**What needs to be done**
Could you give back every record below exactly, leaving out the pictures?

=-=-=-=-=

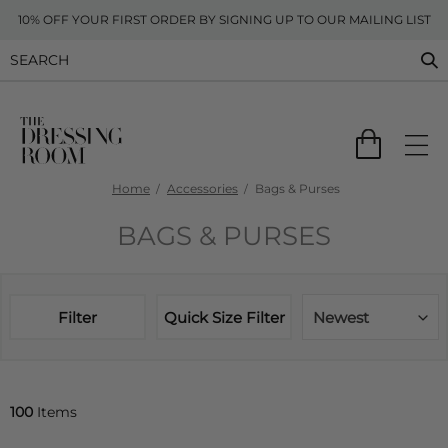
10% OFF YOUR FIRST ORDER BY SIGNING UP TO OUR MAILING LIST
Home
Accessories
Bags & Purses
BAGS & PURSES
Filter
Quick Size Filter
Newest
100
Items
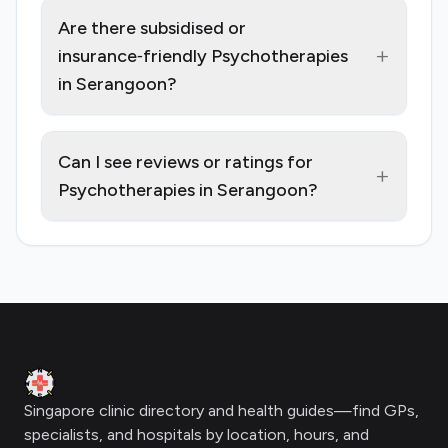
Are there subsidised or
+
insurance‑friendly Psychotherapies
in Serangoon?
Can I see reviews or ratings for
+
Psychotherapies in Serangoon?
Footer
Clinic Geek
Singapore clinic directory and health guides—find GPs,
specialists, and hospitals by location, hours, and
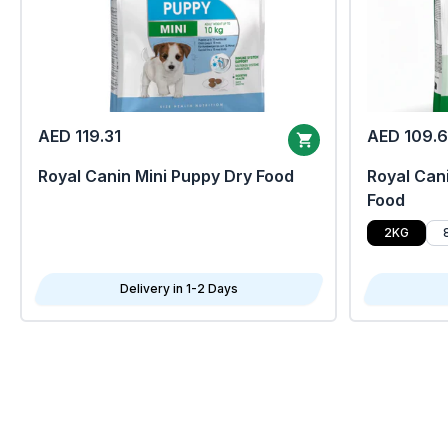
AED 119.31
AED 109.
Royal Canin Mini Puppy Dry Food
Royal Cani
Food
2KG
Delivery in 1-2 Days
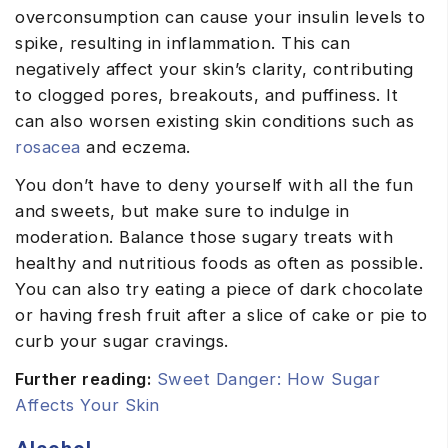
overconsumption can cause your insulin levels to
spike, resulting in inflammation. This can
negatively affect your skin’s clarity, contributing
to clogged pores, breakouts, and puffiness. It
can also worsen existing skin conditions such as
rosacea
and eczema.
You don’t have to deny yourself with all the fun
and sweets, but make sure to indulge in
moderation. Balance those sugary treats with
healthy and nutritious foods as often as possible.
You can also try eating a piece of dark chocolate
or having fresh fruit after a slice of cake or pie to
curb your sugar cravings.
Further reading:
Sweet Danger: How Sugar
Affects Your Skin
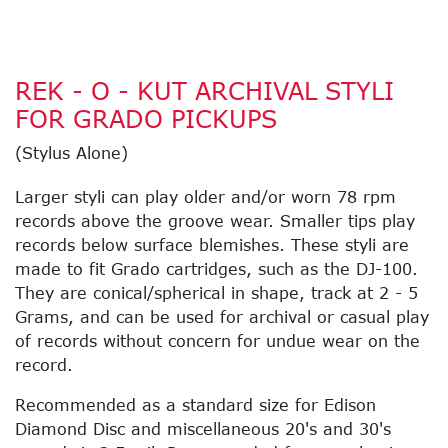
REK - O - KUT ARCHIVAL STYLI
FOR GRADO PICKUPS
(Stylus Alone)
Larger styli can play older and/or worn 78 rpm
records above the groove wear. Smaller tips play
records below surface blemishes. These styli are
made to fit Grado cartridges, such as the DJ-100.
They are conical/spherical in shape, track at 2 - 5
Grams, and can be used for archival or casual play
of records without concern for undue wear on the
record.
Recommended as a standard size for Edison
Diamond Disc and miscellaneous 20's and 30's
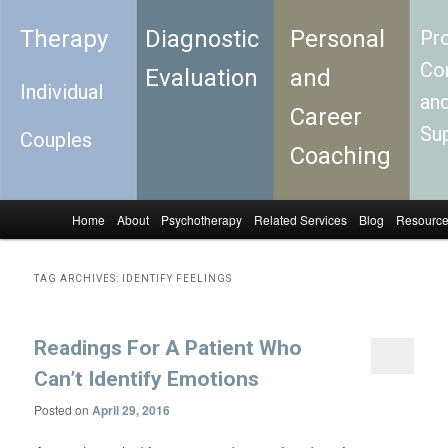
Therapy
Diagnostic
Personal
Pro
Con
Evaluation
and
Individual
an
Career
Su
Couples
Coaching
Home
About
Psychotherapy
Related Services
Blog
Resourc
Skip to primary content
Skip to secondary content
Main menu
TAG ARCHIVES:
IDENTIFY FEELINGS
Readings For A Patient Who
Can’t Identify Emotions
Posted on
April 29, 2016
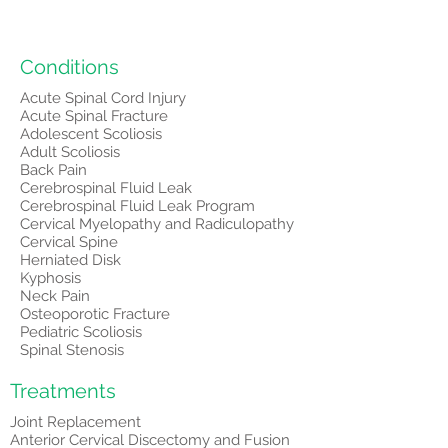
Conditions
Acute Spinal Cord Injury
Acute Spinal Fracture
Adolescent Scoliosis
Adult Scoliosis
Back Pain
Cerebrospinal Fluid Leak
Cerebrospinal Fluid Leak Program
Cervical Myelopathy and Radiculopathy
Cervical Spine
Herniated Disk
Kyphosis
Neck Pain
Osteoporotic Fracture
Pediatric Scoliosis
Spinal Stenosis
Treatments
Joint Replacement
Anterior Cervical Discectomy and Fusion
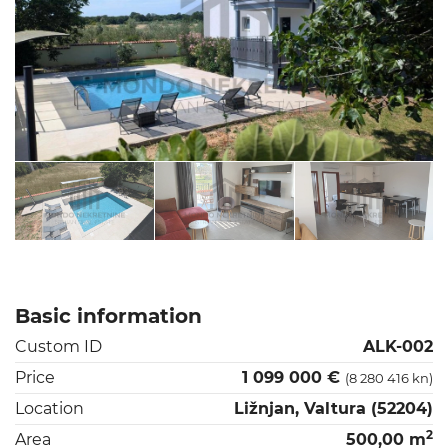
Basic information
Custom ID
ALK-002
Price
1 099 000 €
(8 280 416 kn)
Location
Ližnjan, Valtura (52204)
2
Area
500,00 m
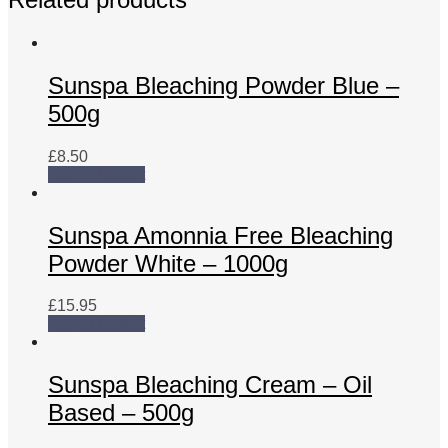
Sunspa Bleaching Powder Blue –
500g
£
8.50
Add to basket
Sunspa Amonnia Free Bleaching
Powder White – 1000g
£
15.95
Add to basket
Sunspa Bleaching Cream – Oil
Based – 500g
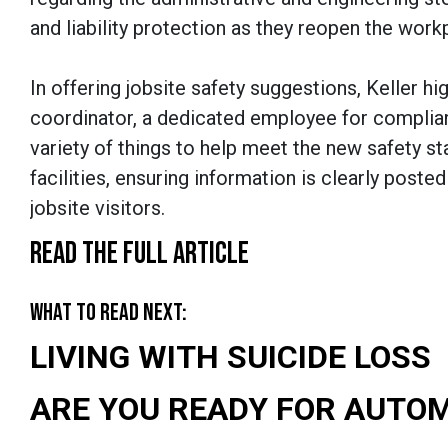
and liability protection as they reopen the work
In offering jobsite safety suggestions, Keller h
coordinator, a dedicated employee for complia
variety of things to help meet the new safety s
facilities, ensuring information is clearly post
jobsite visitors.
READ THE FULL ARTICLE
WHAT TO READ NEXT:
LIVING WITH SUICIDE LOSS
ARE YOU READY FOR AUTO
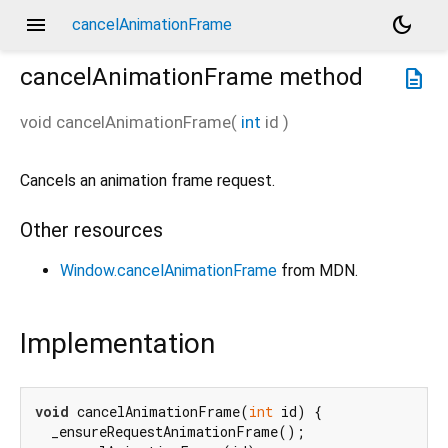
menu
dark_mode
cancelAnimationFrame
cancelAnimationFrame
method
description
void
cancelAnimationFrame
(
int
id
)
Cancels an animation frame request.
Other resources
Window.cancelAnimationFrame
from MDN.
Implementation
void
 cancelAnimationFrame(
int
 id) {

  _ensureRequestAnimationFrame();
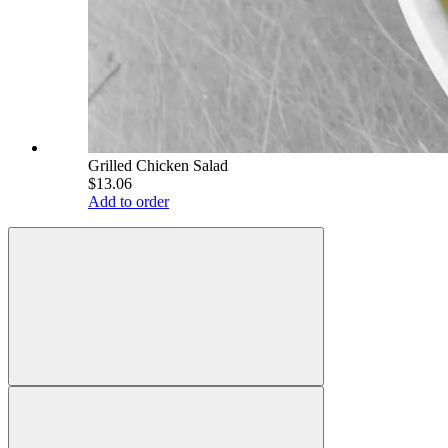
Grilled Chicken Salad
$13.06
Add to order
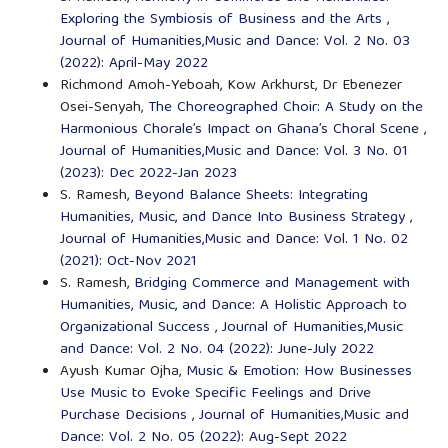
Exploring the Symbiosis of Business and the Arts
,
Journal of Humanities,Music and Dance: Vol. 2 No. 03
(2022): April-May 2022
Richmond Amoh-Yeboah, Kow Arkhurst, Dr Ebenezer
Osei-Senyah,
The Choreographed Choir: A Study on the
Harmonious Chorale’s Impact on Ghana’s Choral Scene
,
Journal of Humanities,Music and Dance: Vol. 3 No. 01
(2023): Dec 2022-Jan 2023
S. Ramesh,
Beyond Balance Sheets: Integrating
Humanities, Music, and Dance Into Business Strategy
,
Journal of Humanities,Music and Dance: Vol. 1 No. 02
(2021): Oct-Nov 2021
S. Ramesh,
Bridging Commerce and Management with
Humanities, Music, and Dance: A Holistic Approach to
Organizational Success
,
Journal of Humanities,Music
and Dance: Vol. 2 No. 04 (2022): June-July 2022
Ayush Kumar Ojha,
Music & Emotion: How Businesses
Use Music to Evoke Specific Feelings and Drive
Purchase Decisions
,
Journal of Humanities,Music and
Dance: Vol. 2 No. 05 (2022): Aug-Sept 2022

=-=-=-=-=

**Answer space**
10% OFF YOUR FIRST ORDER BY SIGNING UP TO OUR MAILING LIST
Home
Accessories
Bags & Purses
BAGS & PURSES
Filter
Quick Size Filter
Newest
100
Items
Are there subsidised or
+
insurance‑friendly Psychotherapies
in Serangoon?
Can I see reviews or ratings for
+
Psychotherapies in Serangoon?
Footer
Clinic Geek
Singapore clinic directory and health guides—find GPs,
specialists, and hospitals by location, hours, and
AED 119.31
AED 109.
Royal Canin Mini Puppy Dry Food
Royal Cani
Food
2KG
Delivery in 1-2 Days
overconsumption can cause your insulin levels to
spike, resulting in inflammation. This can
negatively affect your skin’s clarity, contributing
to clogged pores, breakouts, and puffiness. It
can also worsen existing skin conditions such as
rosacea
and eczema.
You don’t have to deny yourself with all the fun
and sweets, but make sure to indulge in
moderation. Balance those sugary treats with
healthy and nutritious foods as often as possible.
You can also try eating a piece of dark chocolate
or having fresh fruit after a slice of cake or pie to
curb your sugar cravings.
Further reading:
Sweet Danger: How Sugar
Affects Your Skin
REK - O - KUT ARCHIVAL STYLI
FOR GRADO PICKUPS
(Stylus Alone)
Larger styli can play older and/or worn 78 rpm
records above the groove wear. Smaller tips play
records below surface blemishes. These styli are
made to fit Grado cartridges, such as the DJ-100.
They are conical/spherical in shape, track at 2 - 5
Grams, and can be used for archival or casual play
of records without concern for undue wear on the
record.
Recommended as a standard size for Edison
Diamond Disc and miscellaneous 20's and 30's
Therapy
Diagnostic
Personal
Pro
Con
Evaluation
and
Individual
an
Career
Su
Couples
Coaching
Home
About
Psychotherapy
Related Services
Blog
Resourc
Skip to primary content
Skip to secondary content
Main menu
TAG ARCHIVES:
IDENTIFY FEELINGS
Readings For A Patient Who
Can’t Identify Emotions
Posted on
April 29, 2016
Conditions
Acute Spinal Cord Injury
Acute Spinal Fracture
Adolescent Scoliosis
Adult Scoliosis
Back Pain
Cerebrospinal Fluid Leak
Cerebrospinal Fluid Leak Program
Cervical Myelopathy and Radiculopathy
Cervical Spine
Herniated Disk
Kyphosis
Neck Pain
Osteoporotic Fracture
Pediatric Scoliosis
Spinal Stenosis
Treatments
Joint Replacement
Anterior Cervical Discectomy and Fusion
Basic information
Custom ID
ALK-002
Price
1 099 000 €
(8 280 416 kn)
Location
Ližnjan, Valtura (52204)
2
Area
500,00 m
Sunspa Bleaching Powder Blue –
500g
£
8.50
Add to basket
Sunspa Amonnia Free Bleaching
Powder White – 1000g
£
15.95
Add to basket
Sunspa Bleaching Cream – Oil
Based – 500g
and liability protection as they reopen the work
In offering jobsite safety suggestions, Keller h
coordinator, a dedicated employee for complia
variety of things to help meet the new safety s
facilities, ensuring information is clearly post
jobsite visitors.
READ THE FULL ARTICLE
WHAT TO READ NEXT:
LIVING WITH SUICIDE LOSS
ARE YOU READY FOR AUTO
menu
dark_mode
cancelAnimationFrame
cancelAnimationFrame
method
description
void
cancelAnimationFrame
(
int
id
)
Cancels an animation frame request.
Other resources
Window.cancelAnimationFrame
from MDN.
Implementation
void
 cancelAnimationFrame(
int
 id) {

  _ensureRequestAnimationFrame();
Grilled Chicken Salad
$13.06
Add to order
Exploring the Symbiosis of Business and the Arts
,
Journal of Humanities,Music and Dance: Vol. 2 No. 03
(2022): April-May 2022
Richmond Amoh-Yeboah, Kow Arkhurst, Dr Ebenezer
Osei-Senyah,
The Choreographed Choir: A Study on the
Harmonious Chorale’s Impact on Ghana’s Choral Scene
,
Journal of Humanities,Music and Dance: Vol. 3 No. 01
(2023): Dec 2022-Jan 2023
S. Ramesh,
Beyond Balance Sheets: Integrating
Humanities, Music, and Dance Into Business Strategy
,
Journal of Humanities,Music and Dance: Vol. 1 No. 02
(2021): Oct-Nov 2021
S. Ramesh,
Bridging Commerce and Management with
Humanities, Music, and Dance: A Holistic Approach to
Organizational Success
,
Journal of Humanities,Music
and Dance: Vol. 2 No. 04 (2022): June-July 2022
Ayush Kumar Ojha,
Music & Emotion: How Businesses
Use Music to Evoke Specific Feelings and Drive
Purchase Decisions
,
Journal of Humanities,Music and
Dance: Vol. 2 No. 05 (2022): Aug-Sept 2022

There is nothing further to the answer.